Crescimento que não para no time principal
O impacto da nova gestão não se limita ao elenco masculino profissional, foi entendido que não é importante apenas dar foco ao resultado final, é preciso olhar a raiz. Com isso, a base ganhou atenção inédita, com nomes como Gus Williams e Craig Knight liderando o processo de formação. A ideia é clara: produzir talentos em casa para sustentar o projeto a longo prazo.
No futebol feminino, a evolução foi ainda mais visível. Quando Reynolds e McElhenney chegaram, o time disputava a Adran North, a segunda divisão do País de Gales. Hoje, briga diretamente pelo título da Adran Premier e por uma vaga em competições europeias. Como cereja do bolo, enfrenta o Cardiff City, atual campeão, na final da Adran Trophy, marcada para 22 de fevereiro.
Para quem saiu e voltou, o choque é real. “Estou empolgado demais ao ver onde o clube chegou”, disse Davis Keillor-Dunn, recém-contratado após seis anos longe. “Dá para ver o trabalho sendo recompensado dentro de campo.”
A era Phil Parkinson e os acessos em série
Pouco mais de três meses após a compra do clube, o técnico Dean Keates deixou o cargo. Em seu lugar, chegou Phil Parkinson, o homem que virou sinônimo de sucesso em Wrexham. O começo teve bastante dor, uma derrota cruel por 5 a 4 para o Grimsby Town nos playoffs, mas o resto virou história.
Em 213 jogos de liga, Parkinson soma 125 vitórias, 51 empates e apenas 37 derrotas, com 407 gols marcados. Conta com uma média exata de dois pontos por jogo e quase dois gols por partida. Números de videogame.

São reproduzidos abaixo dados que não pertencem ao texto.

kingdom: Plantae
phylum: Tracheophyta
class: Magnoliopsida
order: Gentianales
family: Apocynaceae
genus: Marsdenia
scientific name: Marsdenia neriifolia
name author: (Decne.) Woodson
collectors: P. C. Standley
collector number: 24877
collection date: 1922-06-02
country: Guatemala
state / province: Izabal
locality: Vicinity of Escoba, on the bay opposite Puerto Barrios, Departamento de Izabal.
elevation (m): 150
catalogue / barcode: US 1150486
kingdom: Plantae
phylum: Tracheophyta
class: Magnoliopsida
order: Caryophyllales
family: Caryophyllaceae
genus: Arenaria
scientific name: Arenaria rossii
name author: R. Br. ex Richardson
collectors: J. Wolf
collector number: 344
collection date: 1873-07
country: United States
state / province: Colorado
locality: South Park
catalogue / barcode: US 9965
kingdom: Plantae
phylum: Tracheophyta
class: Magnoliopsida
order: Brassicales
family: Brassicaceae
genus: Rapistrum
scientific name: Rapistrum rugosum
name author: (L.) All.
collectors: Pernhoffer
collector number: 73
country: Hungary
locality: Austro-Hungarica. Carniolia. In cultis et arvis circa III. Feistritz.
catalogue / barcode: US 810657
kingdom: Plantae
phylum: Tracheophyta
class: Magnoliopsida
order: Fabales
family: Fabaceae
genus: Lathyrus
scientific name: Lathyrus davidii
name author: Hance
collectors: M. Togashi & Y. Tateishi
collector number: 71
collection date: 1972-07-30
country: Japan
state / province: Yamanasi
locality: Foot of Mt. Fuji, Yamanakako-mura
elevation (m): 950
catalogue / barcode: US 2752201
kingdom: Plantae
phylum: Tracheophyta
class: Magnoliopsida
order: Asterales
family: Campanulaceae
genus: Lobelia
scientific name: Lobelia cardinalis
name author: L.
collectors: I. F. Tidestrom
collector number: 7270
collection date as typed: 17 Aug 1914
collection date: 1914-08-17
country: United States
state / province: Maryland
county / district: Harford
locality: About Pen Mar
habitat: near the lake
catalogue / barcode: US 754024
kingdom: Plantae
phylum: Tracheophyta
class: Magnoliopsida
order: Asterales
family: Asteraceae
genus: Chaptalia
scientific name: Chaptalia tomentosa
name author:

Em 2025, o clube voltou à segunda divisão inglesa após 43 anos, tornando-se o primeiro time da história da Football League a conquistar três acessos consecutivos. Para encarar a Championship, o Wrexham quebrou seu próprio recorde de transferências três vezes em um único verão, contratando Liberato Cacace, Lewis O’Brien e Nathan Broadhead.
E a mensagem é clara: não é para parar por aqui.
Wrexham vai do anonimato ao estrelato global
Talvez o dado mais simbólico dessa revolução esteja fora do gramado. Antes da chegada dos donos hollywoodianos, o Wrexham tinha 41 mil seguidores no Instagram. Hoje, são 1,5 milhão. A marca do clube explodiu, e junto com ela, seu valor de mercado. Se apresenta como um dos investimentos mais interessantes do momento, ainda mais por tudo o que a história dele até o momento, contou.
Estimado atualmente em £350 milhões, o clube valorizou incríveis 17.400% em relação aos £2 milhões investidos em 2021. Um número que explica por que esse projeto chama tanto a atenção no futebol mundial.
Para Max Cleworth, um dos poucos sobreviventes de todas as divisões nessa jornada com o Wrexham, o sentimento é simples. “Nunca imaginei estar no Championship cinco anos depois”, disse o defensor. “Tem sido uma viagem insana.”
E, ao que tudo indica, essa história ainda está longe do último episódio. Porque no Wrexham de hoje, sonhar alto deixou de ser exagero, virou rotina.